Safilo expects sales for the first quarter of 2010 to be roughly in line with the previous year as Asian markets, excluding Japan, continue to perform well and U.S. results improve. The group's upmarket U.S. retail chain, Solstice, booked positive comparable sales in the opening months of the year. Meanwhile, Europe is still showing signs of weakness affecting the order intake for high-end products.

After raising sales by more than 20 percent in 2009, the house brand Carrera continued to book strong results in Europe in the first quarter. Safilo is rolling out a new «Shine On» advertising campaign for Carrera in Europe and the U.S., supported by a new website called www.carreraworld.com.

Focus on house brands will be one of Safilo's priorities for 2010 along with seizing opportunities in the fashion segment, as demonstrated with the licensing agreement reached with the brand Tommy Hilfiger. The group will also continue to concentrate on its client management inventory service, Project Smile. The service has been implemented in 600 stores.
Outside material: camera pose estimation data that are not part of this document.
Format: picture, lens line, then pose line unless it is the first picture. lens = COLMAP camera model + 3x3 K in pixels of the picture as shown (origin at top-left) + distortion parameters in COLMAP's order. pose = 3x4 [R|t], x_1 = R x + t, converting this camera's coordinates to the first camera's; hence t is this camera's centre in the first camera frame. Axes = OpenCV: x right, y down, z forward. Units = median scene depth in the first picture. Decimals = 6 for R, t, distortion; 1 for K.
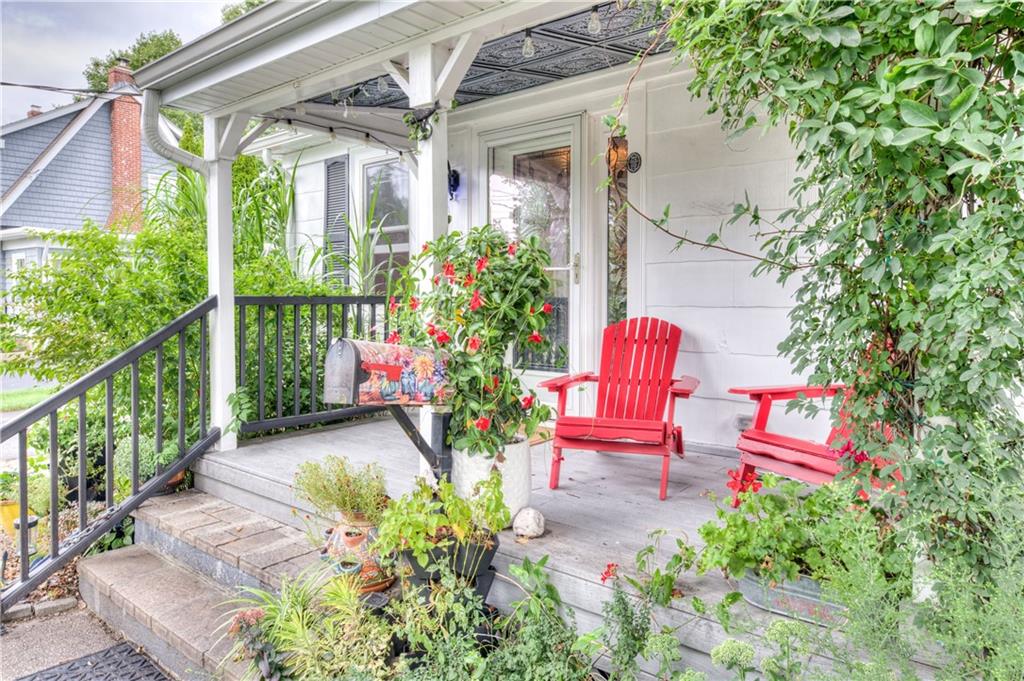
lens RADIAL K [[673.7, 0, 512.9], [0, 673.7, 293.7], [0, 0, 1]] dist [0.000216, 0.000951]
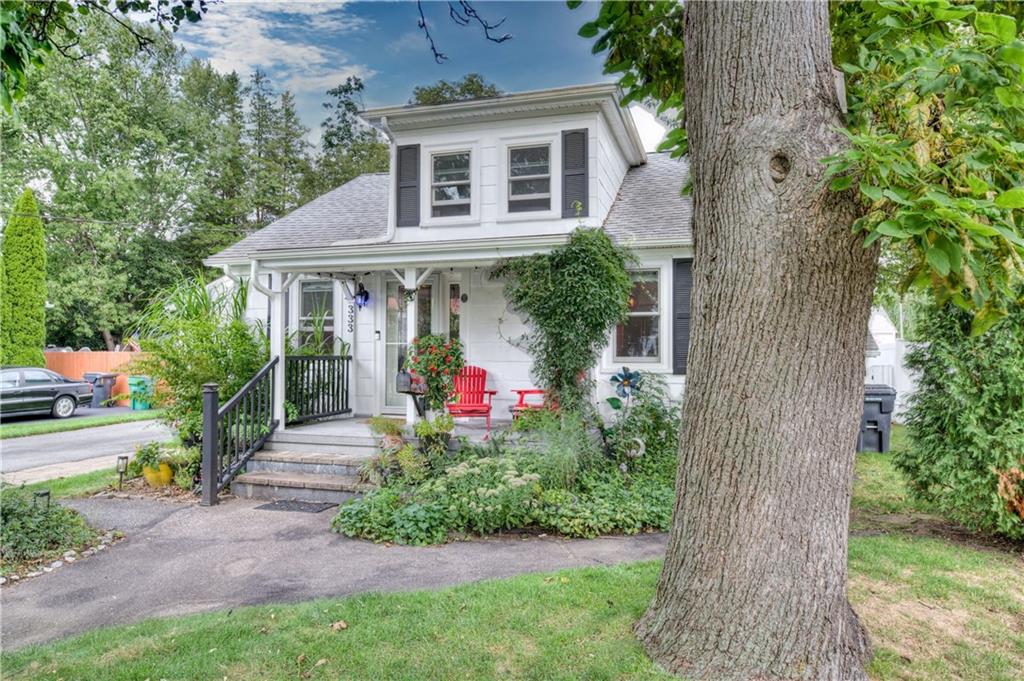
lens RADIAL K [[670.0, 0, 512.0], [0, 670.0, 340.5], [0, 0, 1]] dist [0.005050, 0.001774]
pose [[0.920956, 0.010717, 0.389519, -0.600841], [-0.004947, 0.999863, -0.015814, -0.017720], [-0.389635, 0.012637, 0.920883, -1.243218]]
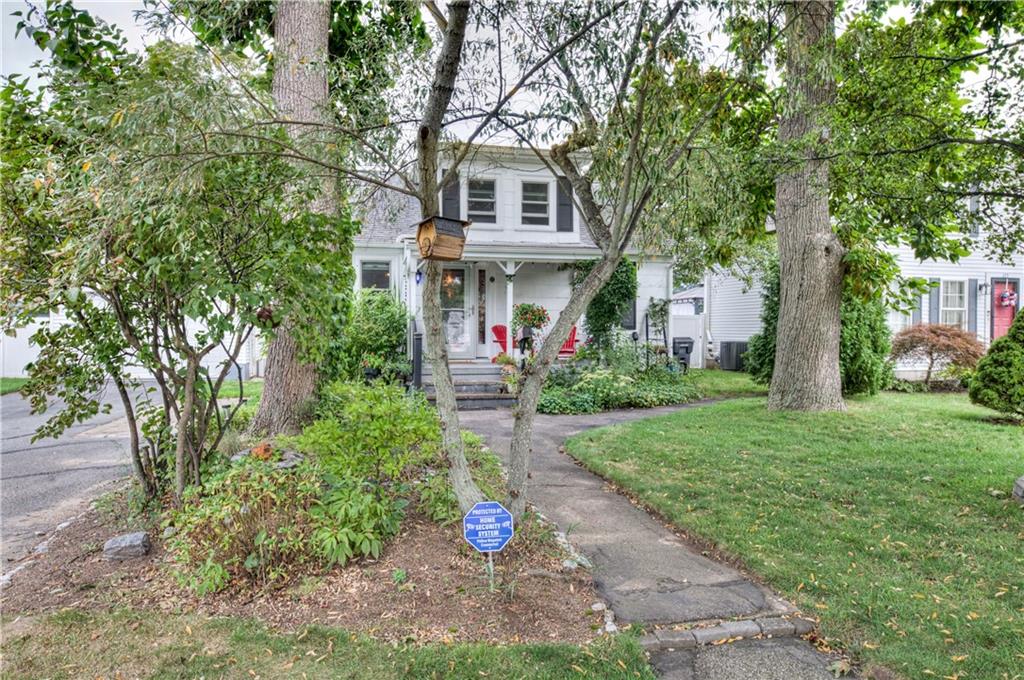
lens RADIAL K [[670.0, 0, 512.0], [0, 670.0, 340.0], [0, 0, 1]] dist [0.005050, 0.001774]
pose [[0.616593, -0.010236, 0.787215, -2.625517], [-0.006832, 0.999808, 0.018351, 0.052113], [-0.787252, -0.016693, 0.616405, -1.261301]]
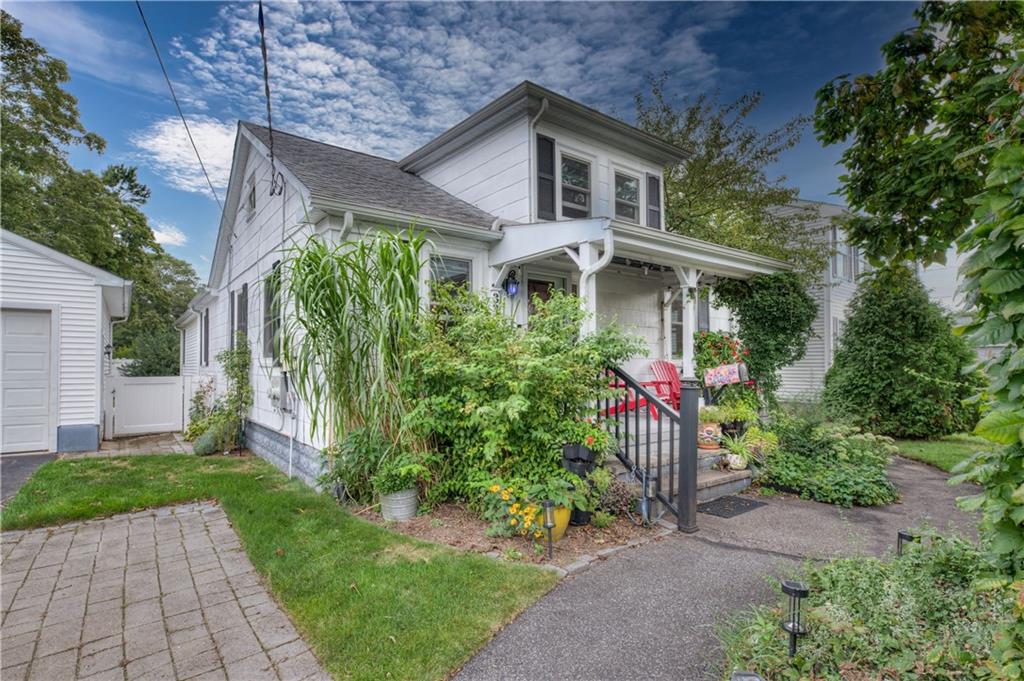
lens RADIAL K [[514.6, 0, 513.3], [0, 514.6, 361.9], [0, 0, 1]] dist [0.003204, 0.000272]
pose [[0.233010, 0.001146, 0.972474, -1.852442], [-0.001913, 0.999998, -0.000720, 0.037935], [-0.972473, -0.001693, 0.233011, 0.909421]]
Capital expenditure is forecast to reach €35-40 million, compared with €22.3 million in 2009, and will go mainly toward production facilities.

The group still has to renegotiate seven licenses expiring this year, including the heavyweight Christian Dior. According to the broker Centrobanca, Dior, Gucci and Armani represent 44 percent of Safilo's revenues. It is estimated that Dior on its own totals 10-15 percent of the group's turnover.

Vedovotto said that talks with Dior are progressing «reasonably well» but more time is needed to reach an agreement. He was also upbeat about the likelihood of renewing license agreements with Yves Saint Laurent, Bottega Veneta, Juicy Couture and Kate Spade. But he expressed doubt about renewing the deal with the Diesel and 55DSL. The two licenses are estimated to represent about 3 percent of Safilo's turnover.

The manager added that he would only renew license accords if they are profitable for Safilo and is only ready to make concessions to brands part of a larger group. YSL and Bottega Veneta are both owned by Gucci Group.

In 2009, due to the drop in demand, Safilo was very close, and some times reached, guaranteed minimum royalty levels set for some licensed brands.

The group is also expected to reinforce ties with Hal's network of 4,000 stores and aims in the future to at least double sales with its new shareholders but without jeopardizing its relationship with other clients. Vedovotto explained that in Germany the group's largest client is the retailer Fielmann and the second largest is a subsidiary of Hal, Apollo Optik. He stressed that Safilo wants to continue serving «in the best possible way» both companies and even increase business with Fielmann.

Safilo still has to complete the sale to Hal of its 60 percent stake in the Mexican retailer Sunglass Island, bought for €15 million in 2008. Vedovotto explained that a deal has to be reached with the Mexican partner to enable Hal to buy a 100 percent stake in the retailer. He added that the group is committed to keeping Solstice and the sports brand Smith Optics despite several expressions of interest for the two businesses.

The group expects 2010 results to benefit from lower production costs thanks to the start-up last year of a new Chinese factory, the sale of its loss-making retail businesses and lower financial costs.

The company described the 2009 Ebitda of €58.2 million, representing a margin on sales of 5.8 percent, as a record low. Financial analysts believe that this year sales could remain flat at around €1,015 billion but Ebitda could rise to about €75 million, boosting the margin to above 7 percent.